** DATASET CONTENT follows **
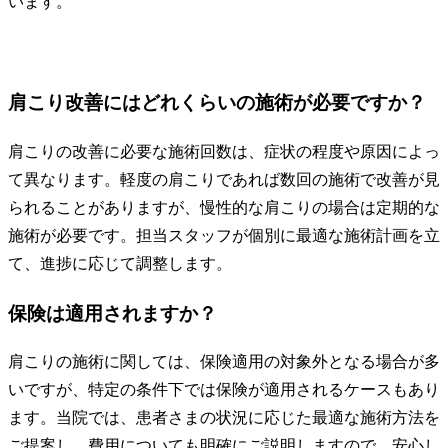
います。
肩こり改善にはどれくらいの施術が必要ですか？
肩こりの改善に必要な施術回数は、症状の程度や原因によっ
て異なります。軽度の肩こりであれば数回の施術で改善が見
られることがありますが、慢性的な肩こりの場合は定期的な
施術が必要です。担当スタッフが個別に最適な施術計画を立
て、進捗に応じて調整します。
保険は適用されますか？
肩こりの施術に関しては、保険適用の対象外となる場合が多
いですが、特定の条件下では保険が適用されるケースもあり
ます。当院では、患者さまの状況に応じた最適な施術方法を
ご提案し、費用についても明確にご説明しますので、安心し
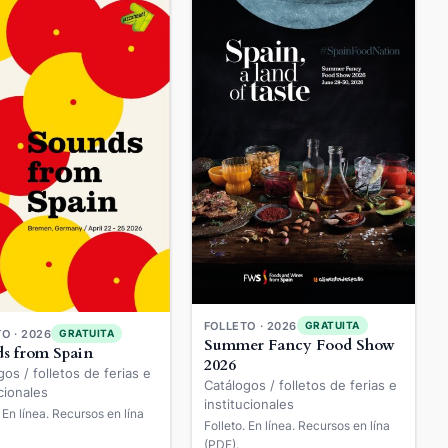
FOLLETO · 2026
GRATUITA
O · 2026
GRATUITA
Summer Fancy Food Show
s from Spain
2026
gos / folletos de ferias e
Catálogos / folletos de ferias e
cionales
institucionales
. En línea. Recursos en lína
Folleto. En línea. Recursos en lína
(PDF).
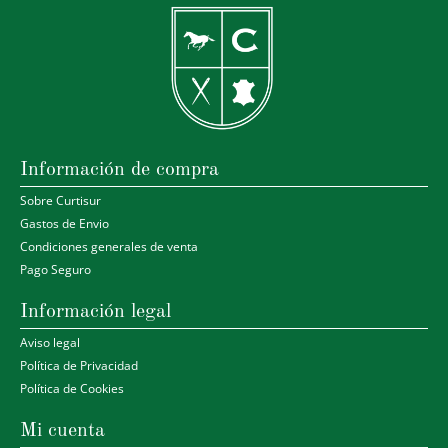
Información de compra
Sobre Curtisur
Gastos de Envio
Condiciones generales de venta
Pago Seguro
Información legal
Aviso legal
Política de Privacidad
Política de Cookies
Mi cuenta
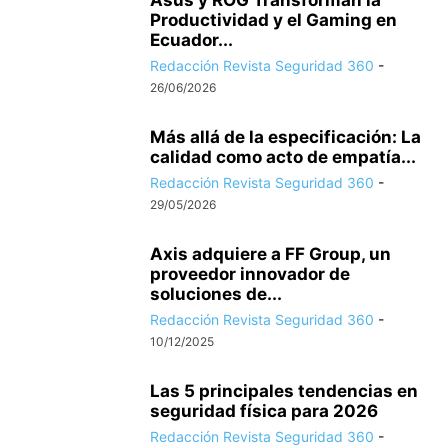
Asus y ROG Transforman la
Productividad y el Gaming en
Ecuador...
Redacción Revista Seguridad 360
-
26/06/2026
Más allá de la especificación: La
calidad como acto de empatía...
Redacción Revista Seguridad 360
-
29/05/2026
Axis adquiere a FF Group, un
proveedor innovador de
soluciones de...
Redacción Revista Seguridad 360
-
10/12/2025
Las 5 principales tendencias en
seguridad física para 2026
Redacción Revista Seguridad 360
-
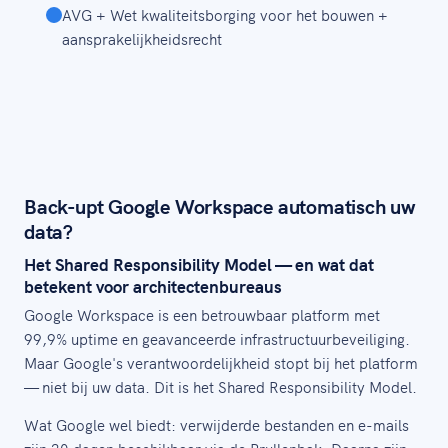
AVG + Wet kwaliteitsborging voor het bouwen +
aansprakelijkheidsrecht
Back-upt Google Workspace automatisch uw
data?
Het Shared Responsibility Model — en wat dat
betekent voor architectenbureaus
Google Workspace is een betrouwbaar platform met
99,9% uptime en geavanceerde infrastructuurbeveiliging.
Maar Google's verantwoordelijkheid stopt bij het platform
— niet bij uw data. Dit is het Shared Responsibility Model.
Wat Google wel biedt: verwijderde bestanden en e-mails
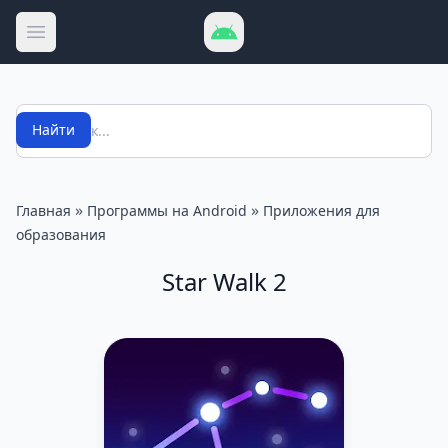
Открыть меню
Поиск
Найти
»
»
Главная
Программы на Android
Приложения для
образования
Star Walk 2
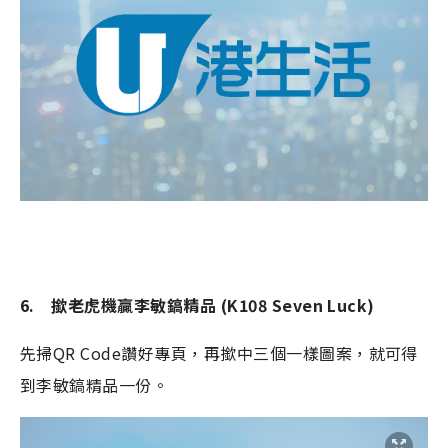
6. 撳老虎機贏李敏鎬精品 (K108 Seven Luck)
先掃QR Code讚好專頁，再撳中三個一樣圖案，就可得
到李敏鎬精品一份。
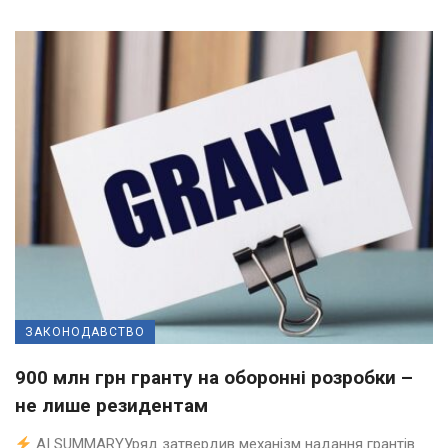
ЗАКОНОДАВСТВО
900 млн грн гранту на оборонні розробки –
не лише резидентам
AI SUMMARYУряд затвердив механізм надання грантів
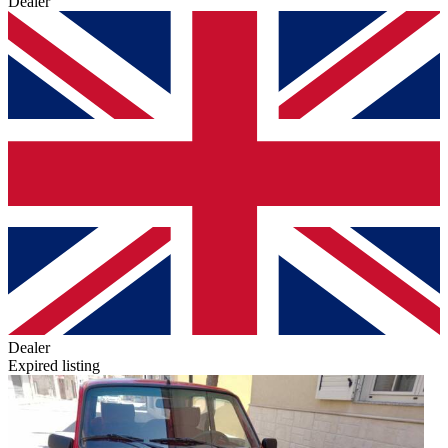
Dealer
Dealer
Expired listing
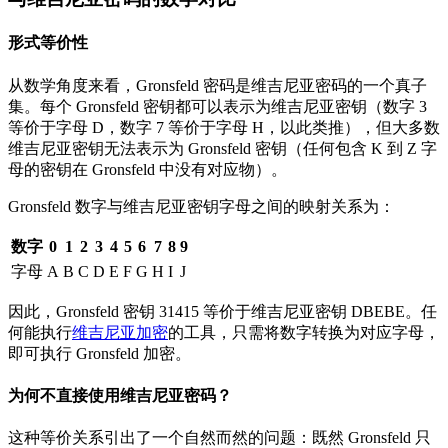
形式等价性
从数学角度来看，Gronsfeld 密码是维吉尼亚密码的一个真子
集。每个 Gronsfeld 密钥都可以表示为维吉尼亚密钥（数字 3
等价于字母 D，数字 7 等价于字母 H，以此类推），但大多数
维吉尼亚密钥无法表示为 Gronsfeld 密钥（任何包含 K 到 Z 字
母的密钥在 Gronsfeld 中没有对应物）。
Gronsfeld 数字与维吉尼亚密钥字母之间的映射关系为：
数字
0
1
2
3
4
5
6
7
8
9
字母
A
B
C
D
E
F
G
H
I
J
因此，Gronsfeld 密钥 31415 等价于维吉尼亚密钥 DBEBE。任
何能执行
维吉尼亚加密
的工具，只需将数字转换为对应字母，
即可执行 Gronsfeld 加密。
为何不直接使用维吉尼亚密码？
这种等价关系引出了一个自然而然的问题：既然 Gronsfeld 只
** End of DATASET CONTENT **
## [WHAT YOU WILL DO]
Every entry above has to be repeated exactly, apart from its pictures.

## [SOLUTION BELOW]
います。
肩こり改善にはどれくらいの施術が必要ですか？
肩こりの改善に必要な施術回数は、症状の程度や原因によっ
て異なります。軽度の肩こりであれば数回の施術で改善が見
られることがありますが、慢性的な肩こりの場合は定期的な
施術が必要です。担当スタッフが個別に最適な施術計画を立
て、進捗に応じて調整します。
保険は適用されますか？
肩こりの施術に関しては、保険適用の対象外となる場合が多
いですが、特定の条件下では保険が適用されるケースもあり
ます。当院では、患者さまの状況に応じた最適な施術方法を
ご提案し、費用についても明確にご説明しますので、安心し
FOLLETO · 2026
GRATUITA
O · 2026
GRATUITA
Summer Fancy Food Show
s from Spain
2026
gos / folletos de ferias e
Catálogos / folletos de ferias e
cionales
institucionales
. En línea. Recursos en lína
Folleto. En línea. Recursos en lína
(PDF).
Información de compra
Sobre Curtisur
Gastos de Envio
Condiciones generales de venta
Pago Seguro
Información legal
Aviso legal
Política de Privacidad
Política de Cookies
Mi cuenta
Asus y ROG Transforman la
Productividad y el Gaming en
Ecuador...
Redacción Revista Seguridad 360
-
26/06/2026
Más allá de la especificación: La
calidad como acto de empatía...
Redacción Revista Seguridad 360
-
29/05/2026
Axis adquiere a FF Group, un
proveedor innovador de
soluciones de...
Redacción Revista Seguridad 360
-
10/12/2025
Las 5 principales tendencias en
seguridad física para 2026
Redacción Revista Seguridad 360
-
AVG + Wet kwaliteitsborging voor het bouwen +
aansprakelijkheidsrecht
Back-upt Google Workspace automatisch uw
data?
Het Shared Responsibility Model — en wat dat
betekent voor architectenbureaus
Google Workspace is een betrouwbaar platform met
99,9% uptime en geavanceerde infrastructuurbeveiliging.
Maar Google's verantwoordelijkheid stopt bij het platform
— niet bij uw data. Dit is het Shared Responsibility Model.
Wat Google wel biedt: verwijderde bestanden en e-mails
Открыть меню
Поиск
Найти
»
»
Главная
Программы на Android
Приложения для
образования
Star Walk 2
6. 撳老虎機贏李敏鎬精品 (K108 Seven Luck)
先掃QR Code讚好專頁，再撳中三個一樣圖案，就可得
到李敏鎬精品一份。
ЗАКОНОДАВСТВО
900 млн грн гранту на оборонні розробки –
не лише резидентам
AI SUMMARYУряд затвердив механізм надання грантів
Dealer
Dealer
Expired listing
形式等价性
从数学角度来看，Gronsfeld 密码是维吉尼亚密码的一个真子
集。每个 Gronsfeld 密钥都可以表示为维吉尼亚密钥（数字 3
等价于字母 D，数字 7 等价于字母 H，以此类推），但大多数
维吉尼亚密钥无法表示为 Gronsfeld 密钥（任何包含 K 到 Z 字
母的密钥在 Gronsfeld 中没有对应物）。
Gronsfeld 数字与维吉尼亚密钥字母之间的映射关系为：
数字
0
1
2
3
4
5
6
7
8
9
字母
A
B
C
D
E
F
G
H
I
J
因此，Gronsfeld 密钥 31415 等价于维吉尼亚密钥 DBEBE。任
何能执行
维吉尼亚加密
的工具，只需将数字转换为对应字母，
即可执行 Gronsfeld 加密。
为何不直接使用维吉尼亚密码？
这种等价关系引出了一个自然而然的问题：既然 Gronsfeld 只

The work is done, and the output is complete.